ENTRIES PROVIDED section start

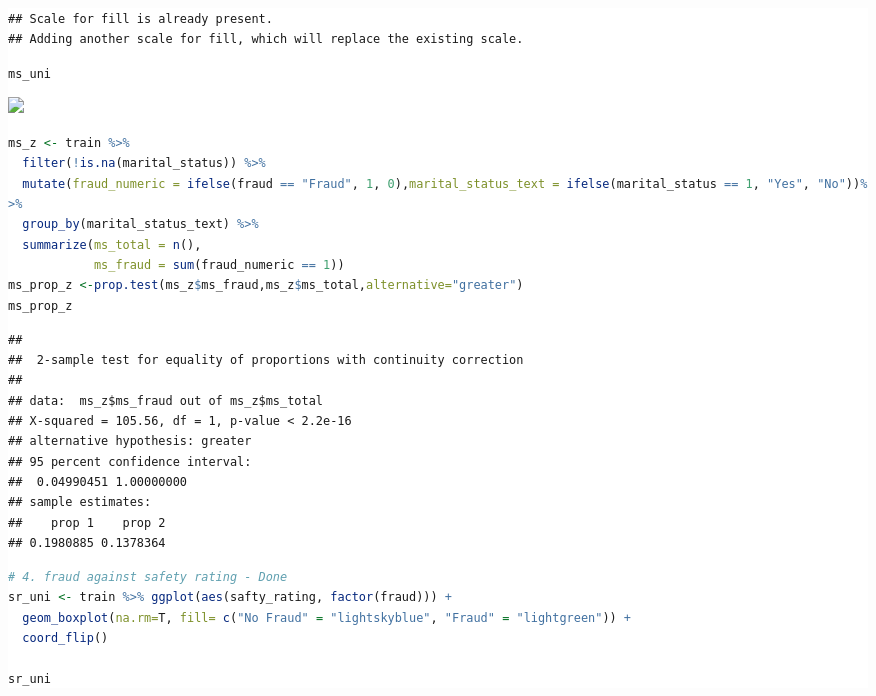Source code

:     ## Scale for fill is already present.
    ## Adding another scale for fill, which will replace the existing scale.

``` r
ms_uni
```

![](Final-RMD-file_files/figure-gfm/univariate%20analysis-3.png)

``` r
ms_z <- train %>% 
  filter(!is.na(marital_status)) %>%
  mutate(fraud_numeric = ifelse(fraud == "Fraud", 1, 0),marital_status_text = ifelse(marital_status == 1, "Yes", "No"))%>%
  group_by(marital_status_text) %>%
  summarize(ms_total = n(),
            ms_fraud = sum(fraud_numeric == 1))
ms_prop_z <-prop.test(ms_z$ms_fraud,ms_z$ms_total,alternative="greater")
ms_prop_z
```

    ## 
    ##  2-sample test for equality of proportions with continuity correction
    ## 
    ## data:  ms_z$ms_fraud out of ms_z$ms_total
    ## X-squared = 105.56, df = 1, p-value < 2.2e-16
    ## alternative hypothesis: greater
    ## 95 percent confidence interval:
    ##  0.04990451 1.00000000
    ## sample estimates:
    ##    prop 1    prop 2 
    ## 0.1980885 0.1378364

``` r
# 4. fraud against safety rating - Done
sr_uni <- train %>% ggplot(aes(safty_rating, factor(fraud))) + 
  geom_boxplot(na.rm=T, fill= c("No Fraud" = "lightskyblue", "Fraud" = "lightgreen")) +
  coord_flip()

sr_uni
```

ENTRIES PROVIDED section end

DESCRIPTION OF THE TASK
Looking over the records, find each line with the word "greater" and copy it.

EXERCISE ANSWER
ms_prop_z <-prop.test(ms_z$ms_fraud,ms_z$ms_total,alternative="greater")
    ## alternative hypothesis: greater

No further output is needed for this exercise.